Secretion response with long term depletion of vasopressin stores

The other challenge for the vasopressin neurons is to sustain their response during prolonged osmotic challenge, over hours and days. They must balance immediate response to osmotic challenge with preserving vasopressin stores for as long as possible, to maintain life. Depleted vasopressin stores combined with lack of access to water rapidly lead to fatal dehydration.

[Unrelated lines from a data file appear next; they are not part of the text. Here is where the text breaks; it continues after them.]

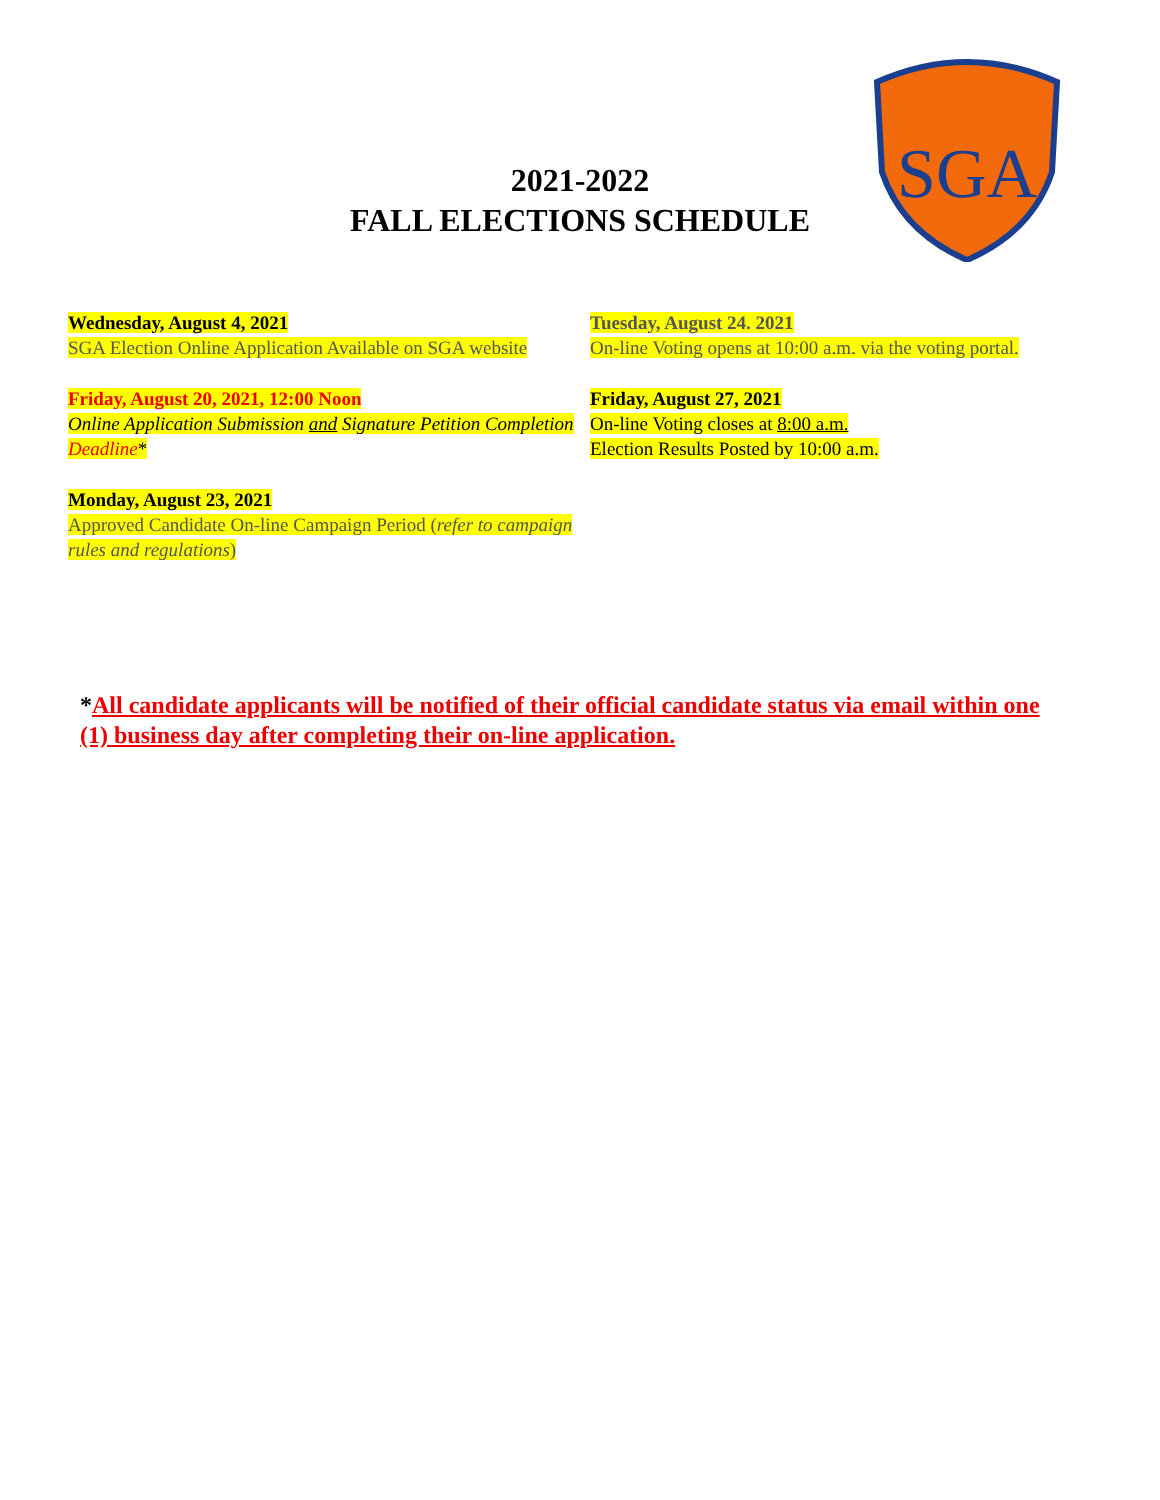SGA
2021-2022
FALL ELECTIONS SCHEDULE
Wednesday, August 4, 2021
SGA Election Online Application Available on SGA website
Friday, August 20, 2021, 12:00 Noon
Online Application Submission and Signature Petition Completion Deadline*
Monday, August 23, 2021
Approved Candidate On-line Campaign Period (refer to campaign rules and regulations)
Tuesday, August 24. 2021
On-line Voting opens at 10:00 a.m. via the voting portal.
Friday, August 27, 2021
On-line Voting closes at 8:00 a.m.
Election Results Posted by 10:00 a.m.
*All candidate applicants will be notified of their official candidate status via email within one (1) business day after completing their on-line application.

Vesicle stores are represented in the model as a reserve store (r) and a releasable pool (p). The normal vasopressin content of the rat pituitary is approximately 1 µg [23]. However, to study the effects of depletion in the model on a timescale where we can still observe the response to individual spike bursts, we set the initial content to a very low value (r_max = 100000, equivalent to a content of 0.1 µg) and simulated stimulation in 72-s bursts separated by 30-s silences, with regular intraburst activity at 13 Hz (Figure 10). The content of p (p_max = 5000), which is much smaller than the reserve store, was set large enough to support secretion during a typical burst with only partial depletion (Figure 10) but also small enough to be fully replenished during a 30-s silence. We compared the model with and without fatigue, removing the effect of c by setting c_inhib = 1. In the model, p is replenished at a rate proportional to r. While this rate is greater than x (the rate of secretion) p is maintained near its maximum, and the relation between spike rate and secretion is maintained. Only when r is sufficiently depleted (∼50%) does the secretion response decline. Thus, it seems that fatigue helps to maintain a consistent response to stimulation in the face of progressive store depletion.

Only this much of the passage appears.